Photo of MUGAMBI MWALISHI
Team

Great choice of words there. the solution will be able to engage more kids.

Photo of MUGAMBI MWALISHI
Team

I have seen how some support networks work. And this would be a really good idea for parents exposed to this disease. It is sad that very few support networks get the financing required and support from the govt to run their operations.
Locating support networks affects many. I have seen a number of rehabilitation centers have the same problem of tracking down and finding out if they quit the habits...AA(Alcoholics anonymous ) and NA(Narcotics anonymous) teams that they normally have or run... being able to give information and mapping these support networks will have to start somewhere. Start here

Photo of Cindy Obath
Team

Hopefully, the mapping will give the government the information they need to effectively and efficiently support these groups.

Photo of An Old Friend
Team

Very thoughtful,and unique. brilliant even-but my questions start to crystallize; after this, then what? Don't get me wrong, I am simply putting my self in shoes of a mother having a child with c.p in Mukuru kwa Rueben, or Majengo. Financial and logistics questions. ! Can Google maps add more information relating to the services provided or other facilities providing other services for diversification purposes?
Hope to see you next time, on the group meetings for clarification purposes.
Kindly involve me in your fine tuning process Remember, you are the brains of the group and all hopes are on you.

Photo of Cindy Obath
Team

Maina, Thanks for that. To tackle some of the questions you are asking: Yes, Google Maps can put more information and we also can map out facilities.

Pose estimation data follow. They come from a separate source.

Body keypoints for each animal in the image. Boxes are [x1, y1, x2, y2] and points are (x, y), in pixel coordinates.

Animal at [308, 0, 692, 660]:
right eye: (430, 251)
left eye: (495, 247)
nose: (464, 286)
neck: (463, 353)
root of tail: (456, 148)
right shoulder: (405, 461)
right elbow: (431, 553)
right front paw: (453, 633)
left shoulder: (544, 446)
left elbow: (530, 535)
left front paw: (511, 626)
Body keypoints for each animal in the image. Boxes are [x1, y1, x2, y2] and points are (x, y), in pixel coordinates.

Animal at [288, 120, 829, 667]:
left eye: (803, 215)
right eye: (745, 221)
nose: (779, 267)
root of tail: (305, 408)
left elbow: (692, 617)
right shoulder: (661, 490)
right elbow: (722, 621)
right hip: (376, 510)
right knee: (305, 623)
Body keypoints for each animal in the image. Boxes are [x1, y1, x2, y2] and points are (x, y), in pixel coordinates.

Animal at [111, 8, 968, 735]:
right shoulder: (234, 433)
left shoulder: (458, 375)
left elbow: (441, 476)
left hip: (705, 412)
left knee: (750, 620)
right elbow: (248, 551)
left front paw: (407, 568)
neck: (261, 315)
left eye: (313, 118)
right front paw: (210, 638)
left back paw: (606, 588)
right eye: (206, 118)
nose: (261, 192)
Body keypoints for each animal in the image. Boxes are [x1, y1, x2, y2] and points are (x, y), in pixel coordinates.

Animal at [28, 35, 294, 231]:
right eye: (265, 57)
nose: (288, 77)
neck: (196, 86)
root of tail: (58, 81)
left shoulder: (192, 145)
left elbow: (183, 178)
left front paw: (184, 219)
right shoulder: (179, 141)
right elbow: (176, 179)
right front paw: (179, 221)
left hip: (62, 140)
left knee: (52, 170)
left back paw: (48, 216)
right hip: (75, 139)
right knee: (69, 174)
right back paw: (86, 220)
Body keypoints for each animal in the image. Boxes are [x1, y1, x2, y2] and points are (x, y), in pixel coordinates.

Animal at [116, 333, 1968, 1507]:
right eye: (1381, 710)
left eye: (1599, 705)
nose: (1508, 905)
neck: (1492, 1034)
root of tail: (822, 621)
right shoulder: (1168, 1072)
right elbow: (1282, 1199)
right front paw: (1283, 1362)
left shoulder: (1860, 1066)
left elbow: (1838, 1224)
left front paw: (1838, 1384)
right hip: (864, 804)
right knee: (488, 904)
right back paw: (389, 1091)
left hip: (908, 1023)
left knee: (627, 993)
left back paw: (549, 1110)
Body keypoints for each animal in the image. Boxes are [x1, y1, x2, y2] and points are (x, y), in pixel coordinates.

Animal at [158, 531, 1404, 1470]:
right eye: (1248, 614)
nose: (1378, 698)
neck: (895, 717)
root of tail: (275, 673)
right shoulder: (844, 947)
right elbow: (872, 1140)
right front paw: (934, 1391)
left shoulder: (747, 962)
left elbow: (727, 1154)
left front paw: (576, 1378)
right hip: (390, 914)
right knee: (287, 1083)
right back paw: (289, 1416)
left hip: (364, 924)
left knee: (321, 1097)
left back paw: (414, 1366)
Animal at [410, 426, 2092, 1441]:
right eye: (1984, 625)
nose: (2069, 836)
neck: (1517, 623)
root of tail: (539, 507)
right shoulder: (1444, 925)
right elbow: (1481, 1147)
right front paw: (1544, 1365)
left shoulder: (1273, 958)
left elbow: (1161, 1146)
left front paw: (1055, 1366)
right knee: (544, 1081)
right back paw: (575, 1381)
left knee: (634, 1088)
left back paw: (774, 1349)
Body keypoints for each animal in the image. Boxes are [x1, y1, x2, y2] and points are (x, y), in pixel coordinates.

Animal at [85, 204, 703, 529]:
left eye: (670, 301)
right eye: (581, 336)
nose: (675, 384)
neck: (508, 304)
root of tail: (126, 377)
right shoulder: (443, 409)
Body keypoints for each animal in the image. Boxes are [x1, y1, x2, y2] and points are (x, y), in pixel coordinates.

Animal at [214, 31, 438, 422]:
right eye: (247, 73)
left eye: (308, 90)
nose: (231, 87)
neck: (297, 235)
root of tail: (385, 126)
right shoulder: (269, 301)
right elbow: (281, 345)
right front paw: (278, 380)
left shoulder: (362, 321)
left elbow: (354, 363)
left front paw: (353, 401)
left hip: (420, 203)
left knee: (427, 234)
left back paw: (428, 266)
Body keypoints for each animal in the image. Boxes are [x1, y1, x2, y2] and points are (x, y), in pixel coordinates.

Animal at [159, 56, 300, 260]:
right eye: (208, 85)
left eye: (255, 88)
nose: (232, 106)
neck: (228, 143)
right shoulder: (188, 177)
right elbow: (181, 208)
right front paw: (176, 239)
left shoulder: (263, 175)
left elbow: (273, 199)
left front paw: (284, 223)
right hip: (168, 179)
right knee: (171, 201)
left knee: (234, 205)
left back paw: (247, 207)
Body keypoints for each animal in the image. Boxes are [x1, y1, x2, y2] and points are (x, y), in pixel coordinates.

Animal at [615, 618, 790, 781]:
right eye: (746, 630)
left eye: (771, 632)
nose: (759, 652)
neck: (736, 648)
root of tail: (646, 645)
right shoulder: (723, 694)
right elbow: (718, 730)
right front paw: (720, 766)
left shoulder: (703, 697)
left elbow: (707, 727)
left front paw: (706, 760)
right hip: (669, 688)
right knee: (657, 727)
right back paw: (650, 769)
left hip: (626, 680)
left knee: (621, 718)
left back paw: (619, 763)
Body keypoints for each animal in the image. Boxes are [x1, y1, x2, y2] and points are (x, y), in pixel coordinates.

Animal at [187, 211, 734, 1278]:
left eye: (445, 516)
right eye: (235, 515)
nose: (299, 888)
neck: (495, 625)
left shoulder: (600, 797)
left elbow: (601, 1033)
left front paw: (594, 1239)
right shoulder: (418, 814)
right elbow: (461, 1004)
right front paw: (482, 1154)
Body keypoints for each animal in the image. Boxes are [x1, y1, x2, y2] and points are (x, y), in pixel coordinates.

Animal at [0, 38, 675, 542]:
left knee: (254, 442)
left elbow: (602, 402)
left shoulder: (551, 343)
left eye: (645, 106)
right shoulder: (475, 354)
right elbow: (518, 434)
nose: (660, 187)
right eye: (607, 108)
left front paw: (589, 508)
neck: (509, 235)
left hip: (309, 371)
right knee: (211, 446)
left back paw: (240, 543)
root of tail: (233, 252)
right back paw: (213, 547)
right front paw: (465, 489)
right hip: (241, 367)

When it comes to the other issues of logistics and finance, this idea addresses them by giving them the information they need to determine where the best places are for them to seek support and to access various services. 'Best', in this sense, is expressed in proximity and capacity of the support group or centre.

Photo of Meena Kadri
Team

Your initial lightweight experiment sounds like a great start – and we hope you make progress with this and report back and share learnings here towards evolving your idea further. Pay special attention to what is surprising, challenging and successful. Here's more tips: http://bit.ly/pr0totype

Perhaps you might also consider helping people better grasp how this idea could play out by describing some example scenarios which describe user journeys through some of the proposed activities you've outlined. Check this example: http://www.openideo.com/open/e-waste/concepting/neighbourhood-e-waste-champion/ where a few simple scenarios were created in an attempt to explain the goodness on the idea in a human-centered way. (You can update your post at any time by hitting the Update Entry button up there on the right.) Through doing this we'll be able appreciate your idea through the lens of people in low-income communities.

We additionally hope you'll join in on discussion on others people's ideas here at OpenIDEO. Your perspectives would certainly enrich our conversations and collaboration...

Photo of Cindy Obath
Team

Thank you Meena. I will post some scenarios that should illustrate the idea better. I look forward to contributing...

Photo of wekesa zab
Team

Halo Cindy.
Am loving this idea. I have some concept ideas from Jhpiego .. Lemmi trace them the will share ..exciting to have u join in on the platform . looking forward to some awesome collaboration..

Cheers.

Photo of Cindy Obath
Team

Thanks, Wekesa. I loo forward to seeing your concept ideas and collaborating.